After all the column inches of eulogy, after we had all walked away from the memorial service in Bristol Cathedral, it was not long before worrying reports were filtering back from South Africa. Wally had left no money. He'd made absolutely no provision for his family. They, for their part, probably hadn't been aware just how badly off he was. All his life he'd hated talking about money; when he had it he simply spent it – at the bar or the tailor's. His family didn't go short but there were latterly few luxuries for them.

Well-meaning friends back in the West Country made discreet call to bank managers in Durban and spoke in confidence again to Sybil. They had quickly heard enough. A number of meetings were held, one with the Duke of Beaufort at Badminton House.

Barely three months after Hammond's death the Memorial Fund was set up. From the county ground went out a letter to all members and known friends. It was signed by the Dukes of Beaufort and Norfolk, both past presidents of MCC, as well as by Gubby Allen, Bev Lyon, Basil Allen and others.

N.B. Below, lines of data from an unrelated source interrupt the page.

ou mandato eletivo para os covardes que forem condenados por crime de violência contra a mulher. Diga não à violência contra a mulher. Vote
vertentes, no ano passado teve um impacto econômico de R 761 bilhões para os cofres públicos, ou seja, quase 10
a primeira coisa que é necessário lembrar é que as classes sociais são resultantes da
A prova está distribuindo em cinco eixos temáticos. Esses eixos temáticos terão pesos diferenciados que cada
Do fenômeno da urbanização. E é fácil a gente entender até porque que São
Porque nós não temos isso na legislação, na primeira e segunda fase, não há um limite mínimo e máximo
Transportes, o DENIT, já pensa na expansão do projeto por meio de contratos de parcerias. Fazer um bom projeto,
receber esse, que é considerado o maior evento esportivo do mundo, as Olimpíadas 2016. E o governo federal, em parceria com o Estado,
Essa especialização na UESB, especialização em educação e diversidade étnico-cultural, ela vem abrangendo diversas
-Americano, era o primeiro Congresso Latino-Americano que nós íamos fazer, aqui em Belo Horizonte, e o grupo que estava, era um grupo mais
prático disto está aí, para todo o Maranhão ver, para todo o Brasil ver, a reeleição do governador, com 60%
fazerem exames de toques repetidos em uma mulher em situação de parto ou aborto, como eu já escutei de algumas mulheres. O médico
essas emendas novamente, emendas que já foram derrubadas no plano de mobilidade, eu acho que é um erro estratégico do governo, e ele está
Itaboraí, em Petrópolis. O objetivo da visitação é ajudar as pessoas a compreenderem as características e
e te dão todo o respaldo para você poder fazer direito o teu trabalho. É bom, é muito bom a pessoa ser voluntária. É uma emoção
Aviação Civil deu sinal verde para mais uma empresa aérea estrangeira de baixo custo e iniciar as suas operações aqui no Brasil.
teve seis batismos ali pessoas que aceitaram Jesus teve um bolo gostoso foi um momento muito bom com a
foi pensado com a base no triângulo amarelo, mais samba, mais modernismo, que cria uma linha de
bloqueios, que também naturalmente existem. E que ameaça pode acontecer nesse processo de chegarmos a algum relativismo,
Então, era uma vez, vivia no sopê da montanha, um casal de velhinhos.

It is important to reflect again on the extent of the mental burdens that weighed him down. If he became almost paranoid on occasions, imagining that team-mates and opponents were engaged in their whispering campaigns – about past illness and even the colour of his skin – we should not be too surprised. The gossips never let him forget the miseries of his Caribbean illness. For his part, did he, I wonder, every try to work out why he was subject to so many black moods, unpredictable bouts of depression and an inclination to withdraw from those around him? Did he ever consider the possibility, as we now can dispassionately at this distance, that he may well have suffered lasting damage from the toxic chemicals introduced as medication to his ailing system?

  

 Hammond (circled) fell ill during the 1925–26 MCC tour of West Indies. The full team was (at back) L. G. Crawley, G. C. Collins. Back row: F. B. Watson, C. F. Root, W. R. Hammond, E. J. Smith, W. E. Astill, R. Kilner, P. Holmes. Front: T. H. Carlton Levick (manager), H. L. Dales, Hon. L. H. Tennyson, Hon. F. S. G. Calthorpe (capt), T. O. Jameson, C. T. Bennett

 

My seeming obsession with his illness has nothing to do with prurience. I see it as an undeniable factor in his unstable temperament which, as all the evidence reveals, took effect from the late 1920s onwards. As my final word on subject, I can only hope that the petty and the pious don't take a censorious view of the great cricketer on this account. If they condemn him, I have failed. Captain James Cook, a farm labourer's son, was no less a hero of exploration because he contracted venereal disease on his travels. Charles Baudelaire, extolled by Hugo and Flaubert, was no less a great poet because of the venereal demons that ravaged his body.